When the case returns to court, it will be the third trial in the incident. The first resulted in a subsequently overturned verdict for the gun manufacturer and the second ended in December with a hung jury. 

 

—Bay City News 

 

 

Music Fundraiser Results 

Advocates for music instruction in the Berkeley schools will have to find a new way to get instruments back into the hands of fourth graders after their latest fundraiser fell far short of expectations. 

A holiday promotion with Rasputin Music netted roughly $2,750, a far cry from the $100,000 organizers hoped to raise to restore district funding cuts to the music program. 

“It’s disappointing,” said Bob Kridle of the district’s Music Committee. “I had totally miscalculated the possibilities.” 

During the holiday season, Rasputin bought all used merchandise collected by the schools and donated the buy-back price plus an extra 10 percent to the music program. 
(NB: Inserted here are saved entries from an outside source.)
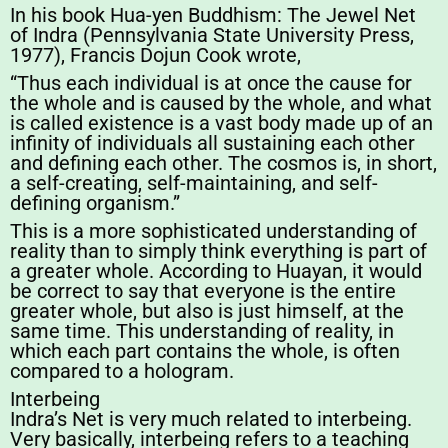
In his book Hua-yen Buddhism: The Jewel Net
of Indra (Pennsylvania State University Press,
1977), Francis Dojun Cook wrote,
“Thus each individual is at once the cause for
the whole and is caused by the whole, and what
is called existence is a vast body made up of an
infinity of individuals all sustaining each other
and defining each other. The cosmos is, in short,
a self-creating, self-maintaining, and self-
defining organism.”
This is a more sophisticated understanding of
reality than to simply think everything is part of
a greater whole. According to Huayan, it would
be correct to say that everyone is the entire
greater whole, but also is just himself, at the
same time. This understanding of reality, in
which each part contains the whole, is often
compared to a hologram.
Interbeing
Indra’s Net is very much related to interbeing.
Very basically, interbeing refers to a teaching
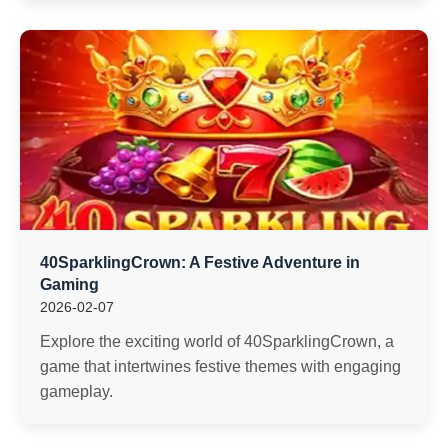
40SparklingCrown: A Festive Adventure in
Gaming
2026-02-07
Explore the exciting world of 40SparklingCrown, a
game that intertwines festive themes with engaging
gameplay.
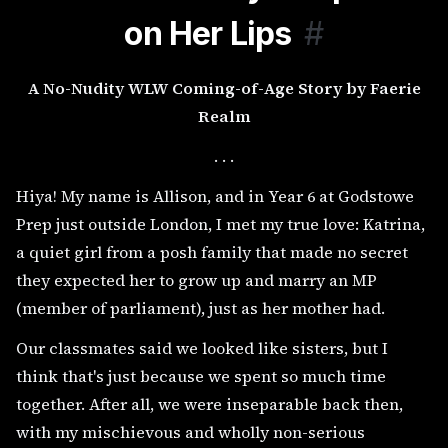
on Her Lips
#
A No-Nudity WLW Coming-of-Age Story by Faerie
Realm
. . .
Hiya! My name is Allison, and in Year 6 at Godstowe
Prep just outside London, I met my true love: Katrina,
a quiet girl from a posh family that made no secret
they expected her to grow up and marry an MP
(member of parliament), just as her mother had.
Our classmates said we looked like sisters, but I
think that's just because we spent so much time
together. After all, we were inseparable back then,
with my mischievous and wholly non-serious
In all, the store purchased roughly 6,000 CDs, tapes, records and DVDs at an average price just under 50 cents. 

The Rasputin promotion was the second major fundraiser for the music committee—a collaborative of parents and district employees—to plug a $100,000 funding gap from district budget cuts that ended instrument instruction for fourth graders and cut back music instruction for middle school students. A benefit concert held last May raised about $5,000, Kridle said. 

 

—Matthew Artz 

 

 

Toxic Fears Close Skatepark 

For the second consecutive winter, the city has closed its West Berkeley skatepark due to presumed contamination by the toxin made famous in the movie Erin Brockovich. 

City officials shut down the park indefinitely last month, Acting Director of Parks and Recreation Marc Seleznow said, after an inspection showed groundwater seeping through joints and cracks into the park’s concrete bowls.  

The park at Fifth and Harrison Streets was constructed above a plume of Chromium 6, a carcinogen traced to a color engraving company formerly located near the site. 

Previous instances of contaminated ground water infiltrations delayed construction of the park and doubled its price tag. 

Last winter, after heavy December rains, city toxic officials once again found Chromium 6 in the bowls of the park, forcing them to close it until June. 

Seleznow said the city so far hasn’t bothered to test the groundwater that seeped in this year, but is assuming it’s contaminated. 

He said this year the city has a treatment solution—a mix of Vitamin C and water—to decontaminate the bowls, but won’t bother applying it until winter rains subside for at least several days.